**Excerpted data**
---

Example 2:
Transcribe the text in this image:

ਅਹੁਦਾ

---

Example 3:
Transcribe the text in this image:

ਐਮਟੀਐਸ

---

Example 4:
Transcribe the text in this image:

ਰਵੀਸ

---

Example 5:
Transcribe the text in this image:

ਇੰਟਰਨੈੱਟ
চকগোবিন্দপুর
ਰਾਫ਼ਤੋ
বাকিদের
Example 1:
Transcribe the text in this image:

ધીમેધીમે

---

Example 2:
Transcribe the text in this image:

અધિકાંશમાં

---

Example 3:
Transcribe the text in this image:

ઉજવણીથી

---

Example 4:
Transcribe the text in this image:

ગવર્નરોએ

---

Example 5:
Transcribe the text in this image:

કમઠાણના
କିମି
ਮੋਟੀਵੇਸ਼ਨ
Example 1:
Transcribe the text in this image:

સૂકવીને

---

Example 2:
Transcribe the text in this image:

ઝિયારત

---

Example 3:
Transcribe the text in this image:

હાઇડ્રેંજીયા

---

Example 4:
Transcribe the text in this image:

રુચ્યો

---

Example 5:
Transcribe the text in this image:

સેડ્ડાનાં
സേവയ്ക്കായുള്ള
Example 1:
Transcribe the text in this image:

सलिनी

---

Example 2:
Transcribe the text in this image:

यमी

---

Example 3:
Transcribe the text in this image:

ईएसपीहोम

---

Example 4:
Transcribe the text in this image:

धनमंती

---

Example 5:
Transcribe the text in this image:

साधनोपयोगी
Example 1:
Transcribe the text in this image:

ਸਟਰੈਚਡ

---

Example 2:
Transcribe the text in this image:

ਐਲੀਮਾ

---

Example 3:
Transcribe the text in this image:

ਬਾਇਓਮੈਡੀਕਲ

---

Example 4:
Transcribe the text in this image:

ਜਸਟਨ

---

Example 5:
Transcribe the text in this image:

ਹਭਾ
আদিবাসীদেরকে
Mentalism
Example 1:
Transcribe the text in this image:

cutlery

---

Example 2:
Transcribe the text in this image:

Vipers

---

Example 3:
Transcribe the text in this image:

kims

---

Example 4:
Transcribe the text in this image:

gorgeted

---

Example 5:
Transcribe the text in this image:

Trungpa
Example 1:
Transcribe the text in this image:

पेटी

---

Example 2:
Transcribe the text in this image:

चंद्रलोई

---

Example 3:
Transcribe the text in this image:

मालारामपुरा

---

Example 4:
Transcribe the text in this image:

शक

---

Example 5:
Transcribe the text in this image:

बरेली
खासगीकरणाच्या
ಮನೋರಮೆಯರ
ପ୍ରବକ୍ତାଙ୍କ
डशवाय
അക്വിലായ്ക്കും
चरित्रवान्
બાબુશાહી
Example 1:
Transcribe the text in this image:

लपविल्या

**Problem**
Retype the material above in full, exactly.

**Answer space**
---

Example 2:
Transcribe the text in this image:

ਅਹੁਦਾ

---

Example 3:
Transcribe the text in this image:

ਐਮਟੀਐਸ

---

Example 4:
Transcribe the text in this image:

ਰਵੀਸ

---

Example 5:
Transcribe the text in this image:

ਇੰਟਰਨੈੱਟ
চকগোবিন্দপুর
ਰਾਫ਼ਤੋ
বাকিদের
Example 1:
Transcribe the text in this image:

ધીમેધીમે

---

Example 2:
Transcribe the text in this image:

અધિકાંશમાં

---

Example 3:
Transcribe the text in this image:

ઉજવણીથી

---

Example 4:
Transcribe the text in this image:

ગવર્નરોએ

---

Example 5:
Transcribe the text in this image:

કમઠાણના
କିମି
ਮੋਟੀਵੇਸ਼ਨ
Example 1:
Transcribe the text in this image:

સૂકવીને

---

Example 2:
Transcribe the text in this image:

ઝિયારત

---

Example 3:
Transcribe the text in this image:

હાઇડ્રેંજીયા

---

Example 4:
Transcribe the text in this image:

રુચ્યો

---

Example 5:
Transcribe the text in this image:

સેડ્ડાનાં
സേവയ്ക്കായുള്ള
Example 1:
Transcribe the text in this image:

सलिनी

---

Example 2:
Transcribe the text in this image:

यमी

---

Example 3:
Transcribe the text in this image:

ईएसपीहोम

---

Example 4:
Transcribe the text in this image:

धनमंती

---

Example 5:
Transcribe the text in this image:

साधनोपयोगी
Example 1:
Transcribe the text in this image:

ਸਟਰੈਚਡ

---

Example 2:
Transcribe the text in this image:

ਐਲੀਮਾ

---

Example 3:
Transcribe the text in this image:

ਬਾਇਓਮੈਡੀਕਲ

---

Example 4:
Transcribe the text in this image:

ਜਸਟਨ

---

Example 5:
Transcribe the text in this image:

ਹਭਾ
আদিবাসীদেরকে
Mentalism
Example 1:
Transcribe the text in this image:

cutlery

---

Example 2:
Transcribe the text in this image:

Vipers

---

Example 3:
Transcribe the text in this image:

kims

---

Example 4:
Transcribe the text in this image:

gorgeted

---

Example 5:
Transcribe the text in this image:

Trungpa
Example 1:
Transcribe the text in this image:

पेटी

---

Example 2:
Transcribe the text in this image:

चंद्रलोई

---

Example 3:
Transcribe the text in this image:

मालारामपुरा

---

Example 4:
Transcribe the text in this image:

शक

---

Example 5:
Transcribe the text in this image:

बरेली
खासगीकरणाच्या
ಮನೋರಮೆಯರ
ପ୍ରବକ୍ତାଙ୍କ
डशवाय
അക്വിലായ്ക്കും
चरित्रवान्
બાબુશાહી
Example 1:
Transcribe the text in this image:

लपविल्या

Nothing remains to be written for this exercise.